A couple of points re: Greek-Russian ties:
(1) There are hundreds of thousands of former USSR citizens in Greece who emigrated in the late eighties and nineties, when the Greek government made it possible for those of ultimately Greek origin to repatriate and claim Greek citizenship.This group’s children (2nd generation) are now a powerful political force in the country. One of the richest men in northern Greece is an ethnic Greek of Russian origin.
(2) Rich twenty-first century Russians (up until the past few months) have favored Greece as a place of second or third residence. In 2014, it was estimated that Russians owned around 10,000 pieces of property in northern Greece’s most popular summer resort area, Chalkidiki.
(3) Russia and Greece share an important historical-cultural tie, namely that of religion. These shared roots go back more than a millennium.
Bascially the leadership of Germany is so afraid of another Weimar that they are willing to hand Europe over to (right wing) extremists rather than allow the printing and spending of Euro into the real economy.
When a slave escaped, or came near it, in southern USA pre-Civil War, the slave owners, often plantation owners, sometimes reacted with astonishing over-the-top rage, ferocity and cruelty, utterly ignoring the devastating and costly effect such inhuman actions would have on the rest of the slave community.
Merkel, with her breath taking obsequiousness to the US in imposing deeply self destructive sanctions against Russia, has proven over and over that there is no limit to her ability to ignore reality, never mind a truly dark gathering storm that once out of the bottle will not be stoppable, so there is reason to believe a similar ferocity and over the top punishment is what the Greeks have in store for their bravery and desperation in this last election.
This may hasten the day of reckoning that the EU is begging for in denial, but in the short term at least, as long as the US is on board, Germany may get away with it just as Israel has gotten away with truly Nazi-like treatment of Palestinians over the decades.
often the slave-owners’ brutal shows of force were meant especially to intimidate the rest of the slaves and to make an example out of the disobedient.
Who knows what will happen?
But you have named the affect dynamics well.

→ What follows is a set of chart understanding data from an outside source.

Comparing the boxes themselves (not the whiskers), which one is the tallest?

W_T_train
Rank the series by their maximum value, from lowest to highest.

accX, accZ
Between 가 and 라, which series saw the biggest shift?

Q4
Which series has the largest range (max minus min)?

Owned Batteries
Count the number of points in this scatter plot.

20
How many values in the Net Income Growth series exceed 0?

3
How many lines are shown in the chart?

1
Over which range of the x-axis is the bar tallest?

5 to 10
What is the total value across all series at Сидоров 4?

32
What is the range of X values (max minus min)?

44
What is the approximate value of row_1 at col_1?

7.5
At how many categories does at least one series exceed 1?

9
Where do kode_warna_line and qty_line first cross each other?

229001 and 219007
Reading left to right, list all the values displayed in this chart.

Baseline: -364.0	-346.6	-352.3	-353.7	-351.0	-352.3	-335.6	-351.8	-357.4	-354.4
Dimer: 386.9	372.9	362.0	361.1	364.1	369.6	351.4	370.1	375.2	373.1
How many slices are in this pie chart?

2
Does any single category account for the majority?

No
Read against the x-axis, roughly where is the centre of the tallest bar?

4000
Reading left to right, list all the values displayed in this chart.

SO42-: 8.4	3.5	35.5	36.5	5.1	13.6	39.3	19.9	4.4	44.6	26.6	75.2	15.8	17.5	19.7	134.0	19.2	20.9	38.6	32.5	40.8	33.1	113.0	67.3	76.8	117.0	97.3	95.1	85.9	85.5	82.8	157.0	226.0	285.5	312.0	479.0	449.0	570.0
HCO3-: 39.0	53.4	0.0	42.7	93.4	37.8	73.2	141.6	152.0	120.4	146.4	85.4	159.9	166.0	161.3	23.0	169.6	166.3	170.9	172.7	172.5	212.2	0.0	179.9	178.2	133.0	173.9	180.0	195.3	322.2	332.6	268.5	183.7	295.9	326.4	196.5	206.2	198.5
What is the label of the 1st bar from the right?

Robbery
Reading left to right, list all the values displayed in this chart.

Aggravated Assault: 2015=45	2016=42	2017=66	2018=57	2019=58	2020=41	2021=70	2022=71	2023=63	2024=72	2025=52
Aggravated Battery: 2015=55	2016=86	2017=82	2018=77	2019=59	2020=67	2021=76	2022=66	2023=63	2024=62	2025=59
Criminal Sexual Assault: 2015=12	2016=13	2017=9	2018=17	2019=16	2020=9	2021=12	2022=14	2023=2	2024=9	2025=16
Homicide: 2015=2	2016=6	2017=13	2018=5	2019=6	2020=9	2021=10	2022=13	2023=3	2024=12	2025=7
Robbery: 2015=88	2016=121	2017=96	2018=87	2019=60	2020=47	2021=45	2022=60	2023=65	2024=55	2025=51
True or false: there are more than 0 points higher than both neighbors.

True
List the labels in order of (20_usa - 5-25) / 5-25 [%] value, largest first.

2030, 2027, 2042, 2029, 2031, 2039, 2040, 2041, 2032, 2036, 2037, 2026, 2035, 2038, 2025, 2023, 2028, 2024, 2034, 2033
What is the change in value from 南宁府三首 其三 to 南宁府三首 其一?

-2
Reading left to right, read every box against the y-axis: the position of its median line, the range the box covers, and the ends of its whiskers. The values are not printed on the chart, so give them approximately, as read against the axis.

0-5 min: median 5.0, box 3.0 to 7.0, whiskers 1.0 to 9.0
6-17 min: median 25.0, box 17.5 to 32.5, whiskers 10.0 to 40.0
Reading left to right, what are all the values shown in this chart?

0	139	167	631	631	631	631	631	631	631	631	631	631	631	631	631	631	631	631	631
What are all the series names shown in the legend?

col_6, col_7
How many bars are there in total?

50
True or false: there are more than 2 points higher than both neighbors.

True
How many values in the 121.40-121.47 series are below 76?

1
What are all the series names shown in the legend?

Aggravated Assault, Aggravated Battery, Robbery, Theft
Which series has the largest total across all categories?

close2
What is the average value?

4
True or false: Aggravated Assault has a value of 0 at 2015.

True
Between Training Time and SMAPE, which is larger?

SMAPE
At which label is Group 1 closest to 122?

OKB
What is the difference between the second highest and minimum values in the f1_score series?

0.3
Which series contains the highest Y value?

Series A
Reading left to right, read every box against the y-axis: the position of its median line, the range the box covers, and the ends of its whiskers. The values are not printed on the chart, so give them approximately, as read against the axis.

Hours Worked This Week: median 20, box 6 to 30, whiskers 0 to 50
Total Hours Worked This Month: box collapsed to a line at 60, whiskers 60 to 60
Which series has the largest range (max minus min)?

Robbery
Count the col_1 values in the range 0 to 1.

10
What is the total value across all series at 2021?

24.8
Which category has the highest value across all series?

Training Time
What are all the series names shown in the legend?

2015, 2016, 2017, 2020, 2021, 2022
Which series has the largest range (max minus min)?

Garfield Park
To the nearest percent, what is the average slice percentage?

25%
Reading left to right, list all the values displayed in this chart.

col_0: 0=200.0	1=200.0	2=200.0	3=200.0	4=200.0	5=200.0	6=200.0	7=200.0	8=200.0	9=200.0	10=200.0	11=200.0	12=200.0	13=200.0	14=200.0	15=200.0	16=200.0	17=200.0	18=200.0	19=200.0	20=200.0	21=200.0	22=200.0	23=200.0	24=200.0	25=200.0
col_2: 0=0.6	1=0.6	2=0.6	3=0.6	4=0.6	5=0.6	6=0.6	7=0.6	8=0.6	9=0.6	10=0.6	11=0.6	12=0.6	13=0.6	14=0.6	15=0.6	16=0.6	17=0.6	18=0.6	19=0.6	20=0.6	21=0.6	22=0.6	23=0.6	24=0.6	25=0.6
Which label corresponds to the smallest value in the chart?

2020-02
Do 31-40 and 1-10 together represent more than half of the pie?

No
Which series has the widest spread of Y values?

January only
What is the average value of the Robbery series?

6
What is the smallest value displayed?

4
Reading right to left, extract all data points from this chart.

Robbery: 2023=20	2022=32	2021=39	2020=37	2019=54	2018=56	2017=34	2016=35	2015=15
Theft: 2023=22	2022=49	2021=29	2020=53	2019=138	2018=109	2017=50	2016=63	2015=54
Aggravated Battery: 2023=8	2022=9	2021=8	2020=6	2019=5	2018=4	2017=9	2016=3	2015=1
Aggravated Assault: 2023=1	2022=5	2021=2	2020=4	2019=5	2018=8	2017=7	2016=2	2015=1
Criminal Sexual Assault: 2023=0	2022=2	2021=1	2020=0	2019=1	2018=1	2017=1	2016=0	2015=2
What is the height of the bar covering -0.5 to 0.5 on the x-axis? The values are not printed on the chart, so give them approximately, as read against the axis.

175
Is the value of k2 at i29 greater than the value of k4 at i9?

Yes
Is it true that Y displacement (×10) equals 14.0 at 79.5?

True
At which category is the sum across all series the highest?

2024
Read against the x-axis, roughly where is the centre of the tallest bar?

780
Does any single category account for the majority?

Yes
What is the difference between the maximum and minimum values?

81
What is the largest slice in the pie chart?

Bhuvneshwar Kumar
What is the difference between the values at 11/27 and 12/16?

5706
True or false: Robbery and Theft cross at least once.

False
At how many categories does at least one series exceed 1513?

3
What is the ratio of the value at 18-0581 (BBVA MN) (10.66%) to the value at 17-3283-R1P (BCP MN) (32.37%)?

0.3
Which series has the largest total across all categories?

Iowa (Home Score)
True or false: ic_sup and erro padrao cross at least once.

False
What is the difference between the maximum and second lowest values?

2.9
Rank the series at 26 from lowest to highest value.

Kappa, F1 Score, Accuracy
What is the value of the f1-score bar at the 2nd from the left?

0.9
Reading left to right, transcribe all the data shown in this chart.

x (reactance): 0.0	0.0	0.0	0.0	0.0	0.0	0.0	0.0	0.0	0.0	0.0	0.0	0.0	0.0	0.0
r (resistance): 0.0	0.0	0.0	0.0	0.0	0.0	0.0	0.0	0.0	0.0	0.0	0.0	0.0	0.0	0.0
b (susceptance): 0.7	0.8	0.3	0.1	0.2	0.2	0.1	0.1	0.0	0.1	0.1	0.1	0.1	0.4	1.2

I am encouraged by all the reactions to Syriza, though a little disappointed that Tsipras acceded to the Empire’s vassal states (EU) punishing Russia. Tactical I am sure; I hope tactics do not betray strategy.
The bottom line of all this is population, which follows the rules of supply and demand just like all other economic commodities. With 7+ billion people on this planet and technology knocking down barriers of transportation and communication, the price of labor is being inexorably crushed. Thin out 10-20% of the human population (epidemic, war, ecological catastrophe) and the equation would fundamentally change.